What you need to do
Revise the listing below so that every "common name" becomes "vernacular name", with everything else left the same.

** start Extracted information **

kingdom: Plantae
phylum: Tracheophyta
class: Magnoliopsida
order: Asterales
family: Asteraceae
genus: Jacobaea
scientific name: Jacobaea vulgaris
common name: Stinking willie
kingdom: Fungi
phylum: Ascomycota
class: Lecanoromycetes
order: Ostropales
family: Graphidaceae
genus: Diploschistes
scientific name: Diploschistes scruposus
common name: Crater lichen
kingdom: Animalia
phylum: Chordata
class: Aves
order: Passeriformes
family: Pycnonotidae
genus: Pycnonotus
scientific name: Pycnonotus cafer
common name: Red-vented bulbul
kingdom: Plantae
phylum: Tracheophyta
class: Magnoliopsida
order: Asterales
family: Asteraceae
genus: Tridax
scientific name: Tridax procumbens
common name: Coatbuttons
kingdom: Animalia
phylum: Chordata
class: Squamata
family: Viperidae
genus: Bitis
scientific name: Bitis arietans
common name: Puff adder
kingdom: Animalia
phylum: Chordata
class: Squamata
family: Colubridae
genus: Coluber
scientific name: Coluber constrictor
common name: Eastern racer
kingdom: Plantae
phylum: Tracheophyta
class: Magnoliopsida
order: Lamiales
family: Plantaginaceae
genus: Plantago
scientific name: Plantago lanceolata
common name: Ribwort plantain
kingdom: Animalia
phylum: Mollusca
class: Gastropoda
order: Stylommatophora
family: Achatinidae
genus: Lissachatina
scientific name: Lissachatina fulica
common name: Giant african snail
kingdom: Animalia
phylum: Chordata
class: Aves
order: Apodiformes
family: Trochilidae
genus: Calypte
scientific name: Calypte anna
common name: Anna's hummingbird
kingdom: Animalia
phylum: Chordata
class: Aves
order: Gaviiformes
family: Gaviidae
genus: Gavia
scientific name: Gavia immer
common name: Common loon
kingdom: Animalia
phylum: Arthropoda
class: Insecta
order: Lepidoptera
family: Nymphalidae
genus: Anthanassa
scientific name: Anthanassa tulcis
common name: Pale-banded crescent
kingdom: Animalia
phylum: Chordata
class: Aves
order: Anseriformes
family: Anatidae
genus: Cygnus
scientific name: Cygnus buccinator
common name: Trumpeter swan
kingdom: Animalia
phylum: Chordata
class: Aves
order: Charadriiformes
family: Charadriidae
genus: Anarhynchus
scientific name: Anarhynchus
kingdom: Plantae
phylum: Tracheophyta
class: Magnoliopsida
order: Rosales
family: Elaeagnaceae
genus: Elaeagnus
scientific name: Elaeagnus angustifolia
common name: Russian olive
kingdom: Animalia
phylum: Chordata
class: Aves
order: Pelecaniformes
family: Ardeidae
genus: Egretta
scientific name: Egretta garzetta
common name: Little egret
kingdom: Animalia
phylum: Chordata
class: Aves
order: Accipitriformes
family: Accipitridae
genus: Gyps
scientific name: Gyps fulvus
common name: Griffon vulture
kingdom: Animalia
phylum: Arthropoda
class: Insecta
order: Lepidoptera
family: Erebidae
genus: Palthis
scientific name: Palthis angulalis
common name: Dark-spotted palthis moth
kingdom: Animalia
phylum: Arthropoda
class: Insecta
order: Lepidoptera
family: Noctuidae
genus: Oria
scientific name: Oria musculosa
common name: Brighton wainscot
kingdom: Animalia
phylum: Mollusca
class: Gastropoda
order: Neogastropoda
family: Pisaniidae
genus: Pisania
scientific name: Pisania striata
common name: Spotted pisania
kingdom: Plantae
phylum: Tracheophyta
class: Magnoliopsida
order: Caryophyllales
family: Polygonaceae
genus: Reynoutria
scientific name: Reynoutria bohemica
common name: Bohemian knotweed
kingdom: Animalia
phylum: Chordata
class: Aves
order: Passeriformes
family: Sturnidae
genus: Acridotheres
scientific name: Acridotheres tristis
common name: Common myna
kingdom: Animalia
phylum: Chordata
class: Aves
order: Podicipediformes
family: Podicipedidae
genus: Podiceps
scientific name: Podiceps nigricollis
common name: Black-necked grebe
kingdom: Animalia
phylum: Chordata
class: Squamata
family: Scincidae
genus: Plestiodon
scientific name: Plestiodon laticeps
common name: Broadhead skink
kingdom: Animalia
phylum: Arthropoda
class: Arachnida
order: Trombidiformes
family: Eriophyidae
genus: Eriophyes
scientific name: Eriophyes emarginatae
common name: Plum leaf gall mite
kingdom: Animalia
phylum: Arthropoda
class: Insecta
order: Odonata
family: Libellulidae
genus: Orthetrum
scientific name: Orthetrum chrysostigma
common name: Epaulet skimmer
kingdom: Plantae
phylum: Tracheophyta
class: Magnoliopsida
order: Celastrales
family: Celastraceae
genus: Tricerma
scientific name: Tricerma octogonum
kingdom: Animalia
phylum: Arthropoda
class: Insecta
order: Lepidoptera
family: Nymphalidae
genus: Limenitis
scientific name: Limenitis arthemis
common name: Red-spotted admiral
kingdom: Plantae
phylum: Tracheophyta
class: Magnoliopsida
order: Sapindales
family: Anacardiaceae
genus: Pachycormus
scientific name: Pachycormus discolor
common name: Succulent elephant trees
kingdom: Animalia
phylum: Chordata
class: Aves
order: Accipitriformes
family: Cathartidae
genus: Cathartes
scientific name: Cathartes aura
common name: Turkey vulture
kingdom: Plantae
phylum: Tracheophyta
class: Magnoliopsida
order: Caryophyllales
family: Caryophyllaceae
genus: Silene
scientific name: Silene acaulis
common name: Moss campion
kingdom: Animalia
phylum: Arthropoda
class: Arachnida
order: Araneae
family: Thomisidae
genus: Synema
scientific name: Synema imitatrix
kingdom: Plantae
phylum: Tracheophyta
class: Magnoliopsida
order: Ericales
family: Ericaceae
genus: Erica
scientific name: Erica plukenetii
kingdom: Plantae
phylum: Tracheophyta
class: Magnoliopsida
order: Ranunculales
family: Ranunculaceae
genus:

** end Extracted information **

Reply
kingdom: Plantae
phylum: Tracheophyta
class: Magnoliopsida
order: Asterales
family: Asteraceae
genus: Jacobaea
scientific name: Jacobaea vulgaris
vernacular name: Stinking willie
kingdom: Fungi
phylum: Ascomycota
class: Lecanoromycetes
order: Ostropales
family: Graphidaceae
genus: Diploschistes
scientific name: Diploschistes scruposus
vernacular name: Crater lichen
kingdom: Animalia
phylum: Chordata
class: Aves
order: Passeriformes
family: Pycnonotidae
genus: Pycnonotus
scientific name: Pycnonotus cafer
vernacular name: Red-vented bulbul
kingdom: Plantae
phylum: Tracheophyta
class: Magnoliopsida
order: Asterales
family: Asteraceae
genus: Tridax
scientific name: Tridax procumbens
vernacular name: Coatbuttons
kingdom: Animalia
phylum: Chordata
class: Squamata
family: Viperidae
genus: Bitis
scientific name: Bitis arietans
vernacular name: Puff adder
kingdom: Animalia
phylum: Chordata
class: Squamata
family: Colubridae
genus: Coluber
scientific name: Coluber constrictor
vernacular name: Eastern racer
kingdom: Plantae
phylum: Tracheophyta
class: Magnoliopsida
order: Lamiales
family: Plantaginaceae
genus: Plantago
scientific name: Plantago lanceolata
vernacular name: Ribwort plantain
kingdom: Animalia
phylum: Mollusca
class: Gastropoda
order: Stylommatophora
family: Achatinidae
genus: Lissachatina
scientific name: Lissachatina fulica
vernacular name: Giant african snail
kingdom: Animalia
phylum: Chordata
class: Aves
order: Apodiformes
family: Trochilidae
genus: Calypte
scientific name: Calypte anna
vernacular name: Anna's hummingbird
kingdom: Animalia
phylum: Chordata
class: Aves
order: Gaviiformes
family: Gaviidae
genus: Gavia
scientific name: Gavia immer
vernacular name: Common loon
kingdom: Animalia
phylum: Arthropoda
class: Insecta
order: Lepidoptera
family: Nymphalidae
genus: Anthanassa
scientific name: Anthanassa tulcis
vernacular name: Pale-banded crescent
kingdom: Animalia
phylum: Chordata
class: Aves
order: Anseriformes
family: Anatidae
genus: Cygnus
scientific name: Cygnus buccinator
vernacular name: Trumpeter swan
kingdom: Animalia
phylum: Chordata
class: Aves
order: Charadriiformes
family: Charadriidae
genus: Anarhynchus
scientific name: Anarhynchus
kingdom: Plantae
phylum: Tracheophyta
class: Magnoliopsida
order: Rosales
family: Elaeagnaceae
genus: Elaeagnus
scientific name: Elaeagnus angustifolia
vernacular name: Russian olive
kingdom: Animalia
phylum: Chordata
class: Aves
order: Pelecaniformes
family: Ardeidae
genus: Egretta
scientific name: Egretta garzetta
vernacular name: Little egret
kingdom: Animalia
phylum: Chordata
class: Aves
order: Accipitriformes
family: Accipitridae
genus: Gyps
scientific name: Gyps fulvus
vernacular name: Griffon vulture
kingdom: Animalia
phylum: Arthropoda
class: Insecta
order: Lepidoptera
family: Erebidae
genus: Palthis
scientific name: Palthis angulalis
vernacular name: Dark-spotted palthis moth
kingdom: Animalia
phylum: Arthropoda
class: Insecta
order: Lepidoptera
family: Noctuidae
genus: Oria
scientific name: Oria musculosa
vernacular name: Brighton wainscot
kingdom: Animalia
phylum: Mollusca
class: Gastropoda
order: Neogastropoda
family: Pisaniidae
genus: Pisania
scientific name: Pisania striata
vernacular name: Spotted pisania
kingdom: Plantae
phylum: Tracheophyta
class: Magnoliopsida
order: Caryophyllales
family: Polygonaceae
genus: Reynoutria
scientific name: Reynoutria bohemica
vernacular name: Bohemian knotweed
kingdom: Animalia
phylum: Chordata
class: Aves
order: Passeriformes
family: Sturnidae
genus: Acridotheres
scientific name: Acridotheres tristis
vernacular name: Common myna
kingdom: Animalia
phylum: Chordata
class: Aves
order: Podicipediformes
family: Podicipedidae
genus: Podiceps
scientific name: Podiceps nigricollis
vernacular name: Black-necked grebe
kingdom: Animalia
phylum: Chordata
class: Squamata
family: Scincidae
genus: Plestiodon
scientific name: Plestiodon laticeps
vernacular name: Broadhead skink
kingdom: Animalia
phylum: Arthropoda
class: Arachnida
order: Trombidiformes
family: Eriophyidae
genus: Eriophyes
scientific name: Eriophyes emarginatae
vernacular name: Plum leaf gall mite
kingdom: Animalia
phylum: Arthropoda
class: Insecta
order: Odonata
family: Libellulidae
genus: Orthetrum
scientific name: Orthetrum chrysostigma
vernacular name: Epaulet skimmer
kingdom: Plantae
phylum: Tracheophyta
class: Magnoliopsida
order: Celastrales
family: Celastraceae
genus: Tricerma
scientific name: Tricerma octogonum
kingdom: Animalia
phylum: Arthropoda
class: Insecta
order: Lepidoptera
family: Nymphalidae
genus: Limenitis
scientific name: Limenitis arthemis
vernacular name: Red-spotted admiral
kingdom: Plantae
phylum: Tracheophyta
class: Magnoliopsida
order: Sapindales
family: Anacardiaceae
genus: Pachycormus
scientific name: Pachycormus discolor
vernacular name: Succulent elephant trees
kingdom: Animalia
phylum: Chordata
class: Aves
order: Accipitriformes
family: Cathartidae
genus: Cathartes
scientific name: Cathartes aura
vernacular name: Turkey vulture
kingdom: Plantae
phylum: Tracheophyta
class: Magnoliopsida
order: Caryophyllales
family: Caryophyllaceae
genus: Silene
scientific name: Silene acaulis
vernacular name: Moss campion
kingdom: Animalia
phylum: Arthropoda
class: Arachnida
order: Araneae
family: Thomisidae
genus: Synema
scientific name: Synema imitatrix
kingdom: Plantae
phylum: Tracheophyta
class: Magnoliopsida
order: Ericales
family: Ericaceae
genus: Erica
scientific name: Erica plukenetii
kingdom: Plantae
phylum: Tracheophyta
class: Magnoliopsida
order: Ranunculales
family: Ranunculaceae
genus:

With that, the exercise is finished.